[[ INFORMATION SHOWN, beginning ]]
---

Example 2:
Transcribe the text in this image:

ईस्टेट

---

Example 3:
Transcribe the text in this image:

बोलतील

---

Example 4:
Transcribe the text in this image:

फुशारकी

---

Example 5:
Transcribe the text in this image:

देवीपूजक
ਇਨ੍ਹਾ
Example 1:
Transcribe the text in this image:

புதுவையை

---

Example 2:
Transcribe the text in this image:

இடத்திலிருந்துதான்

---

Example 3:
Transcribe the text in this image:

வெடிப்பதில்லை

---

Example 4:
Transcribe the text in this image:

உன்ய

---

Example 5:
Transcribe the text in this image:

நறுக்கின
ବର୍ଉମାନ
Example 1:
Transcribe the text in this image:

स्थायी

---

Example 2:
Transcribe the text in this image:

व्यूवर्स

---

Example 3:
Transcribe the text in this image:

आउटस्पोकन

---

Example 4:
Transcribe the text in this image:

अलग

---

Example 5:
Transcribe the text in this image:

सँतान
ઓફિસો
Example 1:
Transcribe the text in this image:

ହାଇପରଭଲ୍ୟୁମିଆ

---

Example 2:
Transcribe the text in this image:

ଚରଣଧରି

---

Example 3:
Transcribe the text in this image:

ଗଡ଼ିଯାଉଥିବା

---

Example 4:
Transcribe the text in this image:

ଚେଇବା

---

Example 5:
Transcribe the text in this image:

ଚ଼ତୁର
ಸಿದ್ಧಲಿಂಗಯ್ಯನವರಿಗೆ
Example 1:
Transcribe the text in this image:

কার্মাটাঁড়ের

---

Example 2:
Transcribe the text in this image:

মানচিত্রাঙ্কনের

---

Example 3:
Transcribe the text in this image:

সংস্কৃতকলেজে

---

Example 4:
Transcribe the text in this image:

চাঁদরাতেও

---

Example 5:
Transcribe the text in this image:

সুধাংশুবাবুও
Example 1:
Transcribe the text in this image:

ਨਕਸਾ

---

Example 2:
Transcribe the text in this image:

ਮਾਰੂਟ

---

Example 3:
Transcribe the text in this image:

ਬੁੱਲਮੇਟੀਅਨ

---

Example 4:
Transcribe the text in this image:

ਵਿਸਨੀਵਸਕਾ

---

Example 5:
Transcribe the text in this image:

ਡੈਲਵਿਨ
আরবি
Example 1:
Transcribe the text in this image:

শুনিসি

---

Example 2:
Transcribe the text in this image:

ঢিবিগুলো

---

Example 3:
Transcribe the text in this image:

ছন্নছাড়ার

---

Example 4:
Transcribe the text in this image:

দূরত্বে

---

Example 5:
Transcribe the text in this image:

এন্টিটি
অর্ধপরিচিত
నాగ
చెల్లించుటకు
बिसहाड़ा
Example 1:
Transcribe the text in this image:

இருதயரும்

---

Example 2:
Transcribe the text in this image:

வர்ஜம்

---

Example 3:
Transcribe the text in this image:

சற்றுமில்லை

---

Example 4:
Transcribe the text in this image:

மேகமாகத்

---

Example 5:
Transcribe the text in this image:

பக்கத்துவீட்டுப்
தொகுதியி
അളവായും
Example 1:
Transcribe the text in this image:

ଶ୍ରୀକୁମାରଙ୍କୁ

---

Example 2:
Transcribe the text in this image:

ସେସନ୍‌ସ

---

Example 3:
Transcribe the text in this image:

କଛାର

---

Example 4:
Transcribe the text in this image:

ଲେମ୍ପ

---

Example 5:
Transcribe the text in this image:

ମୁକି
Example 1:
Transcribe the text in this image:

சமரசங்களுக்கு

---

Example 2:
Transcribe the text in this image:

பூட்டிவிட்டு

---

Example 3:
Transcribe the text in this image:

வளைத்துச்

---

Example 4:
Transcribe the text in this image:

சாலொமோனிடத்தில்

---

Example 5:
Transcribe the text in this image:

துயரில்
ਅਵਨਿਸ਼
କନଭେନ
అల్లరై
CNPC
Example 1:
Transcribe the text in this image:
[[ INFORMATION SHOWN, end ]]
* _WHAT THE TASK ASKS_: Retype the lines above, keeping every character.

* _WRITTEN RESPONSE_:
---

Example 2:
Transcribe the text in this image:

ईस्टेट

---

Example 3:
Transcribe the text in this image:

बोलतील

---

Example 4:
Transcribe the text in this image:

फुशारकी

---

Example 5:
Transcribe the text in this image:

देवीपूजक
ਇਨ੍ਹਾ
Example 1:
Transcribe the text in this image:

புதுவையை

---

Example 2:
Transcribe the text in this image:

இடத்திலிருந்துதான்

---

Example 3:
Transcribe the text in this image:

வெடிப்பதில்லை

---

Example 4:
Transcribe the text in this image:

உன்ய

---

Example 5:
Transcribe the text in this image:

நறுக்கின
ବର୍ଉମାନ
Example 1:
Transcribe the text in this image:

स्थायी

---

Example 2:
Transcribe the text in this image:

व्यूवर्स

---

Example 3:
Transcribe the text in this image:

आउटस्पोकन

---

Example 4:
Transcribe the text in this image:

अलग

---

Example 5:
Transcribe the text in this image:

सँतान
ઓફિસો
Example 1:
Transcribe the text in this image:

ହାଇପରଭଲ୍ୟୁମିଆ

---

Example 2:
Transcribe the text in this image:

ଚରଣଧରି

---

Example 3:
Transcribe the text in this image:

ଗଡ଼ିଯାଉଥିବା

---

Example 4:
Transcribe the text in this image:

ଚେଇବା

---

Example 5:
Transcribe the text in this image:

ଚ଼ତୁର
ಸಿದ್ಧಲಿಂಗಯ್ಯನವರಿಗೆ
Example 1:
Transcribe the text in this image:

কার্মাটাঁড়ের

---

Example 2:
Transcribe the text in this image:

মানচিত্রাঙ্কনের

---

Example 3:
Transcribe the text in this image:

সংস্কৃতকলেজে

---

Example 4:
Transcribe the text in this image:

চাঁদরাতেও

---

Example 5:
Transcribe the text in this image:

সুধাংশুবাবুও
Example 1:
Transcribe the text in this image:

ਨਕਸਾ

---

Example 2:
Transcribe the text in this image:

ਮਾਰੂਟ

---

Example 3:
Transcribe the text in this image:

ਬੁੱਲਮੇਟੀਅਨ

---

Example 4:
Transcribe the text in this image:

ਵਿਸਨੀਵਸਕਾ

---

Example 5:
Transcribe the text in this image:

ਡੈਲਵਿਨ
আরবি
Example 1:
Transcribe the text in this image:

শুনিসি

---

Example 2:
Transcribe the text in this image:

ঢিবিগুলো

---

Example 3:
Transcribe the text in this image:

ছন্নছাড়ার

---

Example 4:
Transcribe the text in this image:

দূরত্বে

---

Example 5:
Transcribe the text in this image:

এন্টিটি
অর্ধপরিচিত
నాగ
చెల్లించుటకు
बिसहाड़ा
Example 1:
Transcribe the text in this image:

இருதயரும்

---

Example 2:
Transcribe the text in this image:

வர்ஜம்

---

Example 3:
Transcribe the text in this image:

சற்றுமில்லை

---

Example 4:
Transcribe the text in this image:

மேகமாகத்

---

Example 5:
Transcribe the text in this image:

பக்கத்துவீட்டுப்
தொகுதியி
അളവായും
Example 1:
Transcribe the text in this image:

ଶ୍ରୀକୁମାରଙ୍କୁ

---

Example 2:
Transcribe the text in this image:

ସେସନ୍‌ସ

---

Example 3:
Transcribe the text in this image:

କଛାର

---

Example 4:
Transcribe the text in this image:

ଲେମ୍ପ

---

Example 5:
Transcribe the text in this image:

ମୁକି
Example 1:
Transcribe the text in this image:

சமரசங்களுக்கு

---

Example 2:
Transcribe the text in this image:

பூட்டிவிட்டு

---

Example 3:
Transcribe the text in this image:

வளைத்துச்

---

Example 4:
Transcribe the text in this image:

சாலொமோனிடத்தில்

---

Example 5:
Transcribe the text in this image:

துயரில்
ਅਵਨਿਸ਼
କନଭେନ
అల్లరై
CNPC
Example 1:
Transcribe the text in this image:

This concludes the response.